* [TEXT PASSAGE]
Friday, May 18, 2012

DAS RACIST

Okay, so I have a Tumblr that I frequent quite often. The blogs I follow range from fandom to photography to fashion to music to social justice - the latter category is usually the most interesting to me, because I consider myself a social justice advocate.

And the topic of this post is racism because of something I saw today, stemming from a discussion by a white person who said they don't date people of color at all - someone added a comment saying that "people of color can be hella racist."

Normally, when reading/discussing social justice topics, I try and remain neutral and objective, but this was just too much. As a person of color, it is literally impossible for me to be a racist in the United States, because the social, political, and economic systems all reinforce each other to place white people at the top of the hierarchy at the expense of everyone who isn't white. Luckily, the USA's manages to conflate racism and sexism and heteronormativity and cisnormativity, so basically everyone who isn't a heterosexual, cisgender, Protestant Christian, white male is lesser.

But we're going to keep this as closely related to race as possible, because race is probably the subject I am the most comfortable talking about with regard to oppression.

Do you know why I as a biracial (Black and White) man cannot be racist? That is because in the United States, racist sentiments necessarily include notions of inferiority/superiority based on race - people of color are not white, therefore they are lesser than white people, therefore they are to be oppressed by the "better" white people. This is not a new concept - White Man's Burden, anyone? Where the entire point was to go to places where non-white people lived and "improve" their lives by making them more like white people, because by virtue of their race and non-European ethnicity they were barbarians who needed to be controlled for their own good?

Benevolent racism is possibly the only thing worse than aggressive racism, because it allows people in positions of racial privilege to oppress and marginalize and be okay with themselves at the end of the day. There is nothing okay about profiting from a system that built itself on the oppression of an entire race just because of the skin color you're born with. There is no science behind this, there is no intellectually or logically valid argument to prove that people of color are lesser than white people simply by not being white.

And as for why I especially cannot be racist in the United States - I'm half-black. One half of my racial heritage was systematically subjugated, oppressed, exploited, murdered, tortured, marginalized, and demonized for at least three centuries. Why? Because they were not white. Because they were not European, because they were not industrialized, because they were not similar in infrastructure and civilization to the West - that was the rationale behind the enslavement of Africans by the West. I am refraining from talking about Arab slavery, since Arabs did enslave Africans as well, because I am unfamiliar with that history, and additionally I have no frame of reference, never having lived in an Arab nation. I live in the United States, where it was acceptable, expected, and praised for refusing to allow people the right to live their lives free of terror, to wake up and have a choice as to how they wanted their day to go.

* [DATASET]
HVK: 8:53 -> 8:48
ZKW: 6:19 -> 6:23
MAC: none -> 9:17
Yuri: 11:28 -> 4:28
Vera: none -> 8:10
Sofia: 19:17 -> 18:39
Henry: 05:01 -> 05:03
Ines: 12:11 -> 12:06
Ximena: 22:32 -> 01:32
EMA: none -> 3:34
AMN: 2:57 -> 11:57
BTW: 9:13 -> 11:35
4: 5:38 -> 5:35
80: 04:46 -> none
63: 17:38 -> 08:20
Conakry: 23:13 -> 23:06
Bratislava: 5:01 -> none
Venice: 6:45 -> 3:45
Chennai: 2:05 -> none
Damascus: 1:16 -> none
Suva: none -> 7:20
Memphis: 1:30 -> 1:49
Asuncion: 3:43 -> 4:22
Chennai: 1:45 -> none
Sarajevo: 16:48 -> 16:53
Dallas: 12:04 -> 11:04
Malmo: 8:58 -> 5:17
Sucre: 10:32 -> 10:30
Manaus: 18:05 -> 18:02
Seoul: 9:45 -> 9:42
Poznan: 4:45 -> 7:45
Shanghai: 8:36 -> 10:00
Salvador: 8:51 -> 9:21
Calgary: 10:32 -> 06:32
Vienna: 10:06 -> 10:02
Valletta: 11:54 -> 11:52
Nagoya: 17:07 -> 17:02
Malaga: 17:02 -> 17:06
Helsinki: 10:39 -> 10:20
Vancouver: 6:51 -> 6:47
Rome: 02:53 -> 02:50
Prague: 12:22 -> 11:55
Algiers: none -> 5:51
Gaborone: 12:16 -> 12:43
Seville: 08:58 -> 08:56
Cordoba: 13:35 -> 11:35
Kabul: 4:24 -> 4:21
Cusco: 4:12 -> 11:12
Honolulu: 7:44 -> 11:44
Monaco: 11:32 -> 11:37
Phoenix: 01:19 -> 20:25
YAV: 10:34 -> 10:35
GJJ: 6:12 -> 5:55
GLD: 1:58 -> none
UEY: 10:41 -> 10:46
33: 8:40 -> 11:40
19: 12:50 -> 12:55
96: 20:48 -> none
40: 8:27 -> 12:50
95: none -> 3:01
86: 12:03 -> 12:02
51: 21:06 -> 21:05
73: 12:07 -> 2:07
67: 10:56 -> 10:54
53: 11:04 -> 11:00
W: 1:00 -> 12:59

* [WORK TO COMPLETE]
1) According to the blog post on racism, which subject is the author most comfortable talking about with regard to oppression?
2) Decide whether each statement agrees with the blog post on racism. Answer yes or no, and quote the words from the post that settle it.
(a) The author follows photography blogs on Tumblr.
(b) The author describes himself as biracial, Black and Asian.
(c) The author discusses the history of Arab slavery in detail.
3) Rewrite the blog post on racism from "Do you know" up to and including "their own good?", changing "biracial" to "mixed-race".

* [RESULTS OF THE TASKS]
1) Race.

2)
(a) Yes: "The blogs I follow range from fandom to photography to fashion to music to social justice"
(b) No: "biracial (Black and White) man"
(c) No: "I am refraining from talking about Arab slavery"

3)
Do you know why I as a mixed-race (Black and White) man cannot be racist? That is because in the United States, racist sentiments necessarily include notions of inferiority/superiority based on race - people of color are not white, therefore they are lesser than white people, therefore they are to be oppressed by the "better" white people. This is not a new concept - White Man's Burden, anyone? Where the entire point was to go to places where non-white people lived and "improve" their lives by making them more like white people, because by virtue of their race and non-European ethnicity they were barbarians who needed to be controlled for their own good?